Hi, Try this site Syresham - Lakeside View
High Cross
Syresham
Nr Brackley
Northamptonshire
NN13 5TJ


Phone: 01280 850480
Fax: 01280 850480


Site Owner/s: Mr A Wilson
Its a Camping & Caravan Club site & you can join on site if you are not a member . I think its about 3 1/2 miles from the circuit so depends how fit you are for walking. About £10 a night with hook up, advise booking a. s. a. p

Ian.


----------



## pauwilson (May 24, 2005)

Aarons dad,

It has to be Whittlebury Hall. All others I have seen are to far away or a bit on the noisy side and not very nice.

http://whittlebury.com/camping.html Last time it was a lady called Penny that sorted everything out.

200yards from entrance at the Becketts complex, very nice with pub on site and 10 min walk to Whittlebury village, shop and another pub.

Go for the dearer golf course plots at Pavillion, bowling green flat vs rough field - done both in my spectating days and would pay extra without a doubt. Or van full of grass vs van not full of grass if you look at it that way. Also you get to see some of the drivers as they stay in the hotel and come and go in helicopters etc.

We are in the closest one to the circuit and its FOC, but have to wear a big orange romper suit for three days and wave flags at cars rattling past at 180mph 3 metres away for the privilege!!!!!!!

Let us know how you get on.


----------



## hilldweller (Mar 8, 2008)

Why Bother ????

First I confess, I'm devoted to bike racing. Must be something about that perverted manoeuvre overtaking.

I watched today's F1. No bike racing. Too cold and miserable to do anything else.

Well it was Brilliant.

Last night, I did not sleep well with the cold and the wind, but within minutes of F1 I was sound asleep. Luckily I saw the most exciting part, someone could not get his hub cap back on. Oh boy was my pulse rate up, so much so I passed out again.


----------



## 95897 (Jul 30, 2005)

Thanks everyone for your input.

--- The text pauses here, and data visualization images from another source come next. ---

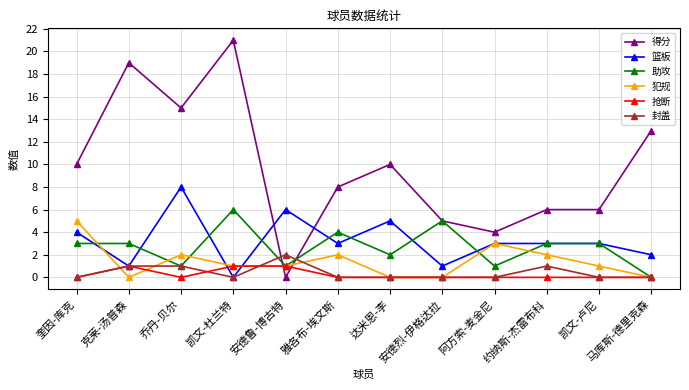

What is the approximate value of 得分 at 安德烈-伊格达拉?

5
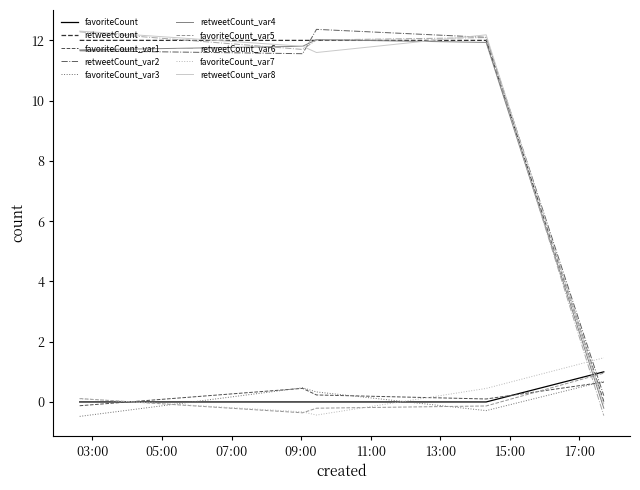

How many times do favoriteCount and retweetCount cross each other?

1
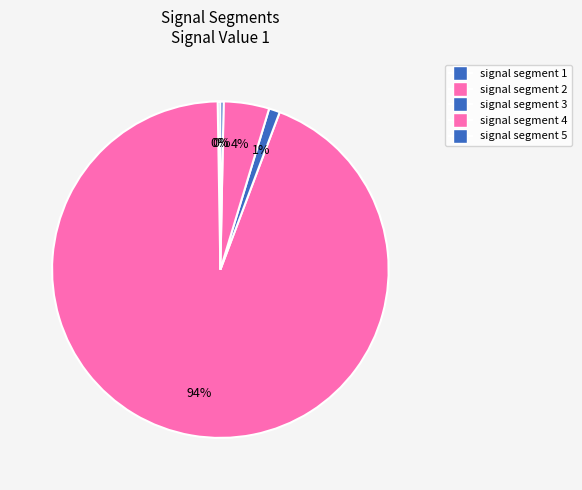

Which category has the smallest portion of the pie?

signal segment 1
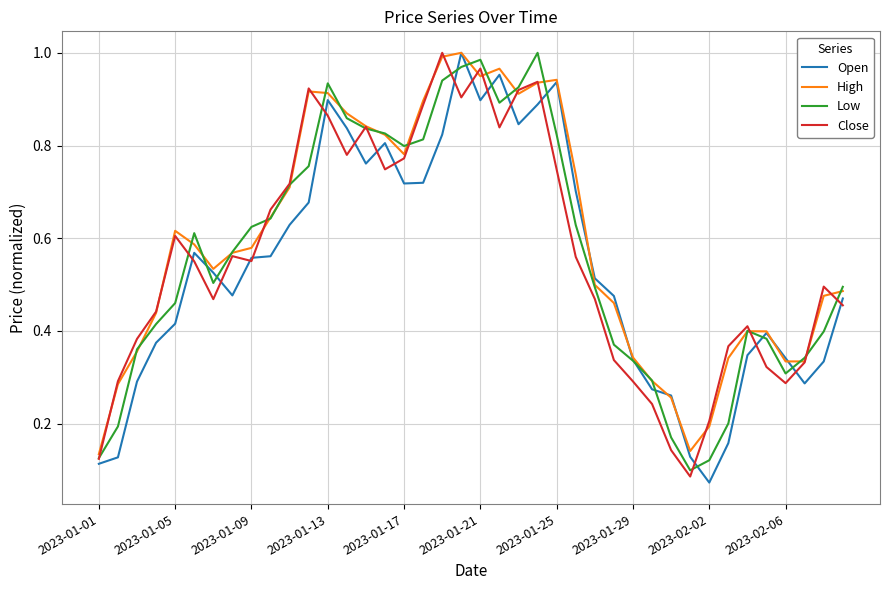

At how many categories does at least one series exceed 0?

40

Whittlebury Hall looks the favourite but unfortunately it is fully booked for this year.

Aaronsdad


----------



## Pusser (May 9, 2005)

hilldweller said:


> Why Bother ????
> 
> First I confess, I'm devoted to bike racing. Must be something about that perverted manoeuvre overtaking.
> 
> ...


You missed the most exciting bit then when Räikkönen got champagne in his eye which made it red for the winners interview. I wished Ihad recorded it and could have sent you a copy.


----------



## hilldweller (Mar 8, 2008)

Pusser said:


> You missed the most exciting bit then when Räikkönen got champagne in his eye which made it red for the winners interview.

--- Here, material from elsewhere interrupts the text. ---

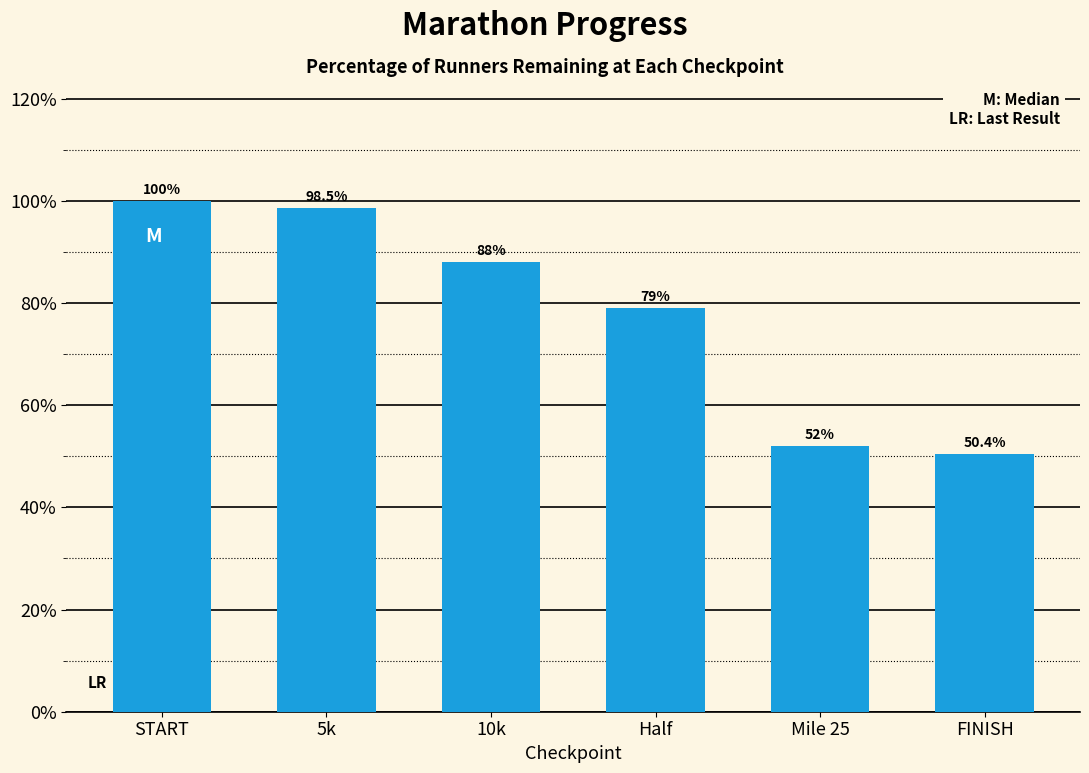

Are the bars horizontal?

No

Damn. I'll scour YouTube, with luck it will be on there soon.

Was it really red ? How did he handle this ? British stiff upper lip and a pristine ironed white handkerchief ? Or Johnny Foreigner weeping and wailing and arms flailing everywhere ?

You should have recorded it, a piece of history. By the time they reach Europe those fine men in Brussels will have The Champagne Directive in force, all drivers will have to wear protective goggles on the podium and all spectators will have to be out of the official spray range as defined in The Directive, Annex B, Paragraph 32(b), sub section 21.


----------



## 110966 (Mar 30, 2008)

There is a farmers field directly opposite the main entrance that gets used as camping. A lot cheaper than Whittlebury, though limited facilities. 

As soon as I remember the name of it, I'll post it on here.


----------



## Nordet (Jan 27, 2008)

Opposite the entrance is Litchlake Farm on www.silverstone-camping.co.uk, we used Silverstone Village Camping www.grandprixcamping.co.uk. Both get noisy and like any other field in the wet, very muddy, but great fun.


----------



## zulurita (May 9, 2005)

Congratulations Keith,

I didn't think you were old enough for your bus pass :wink:


----------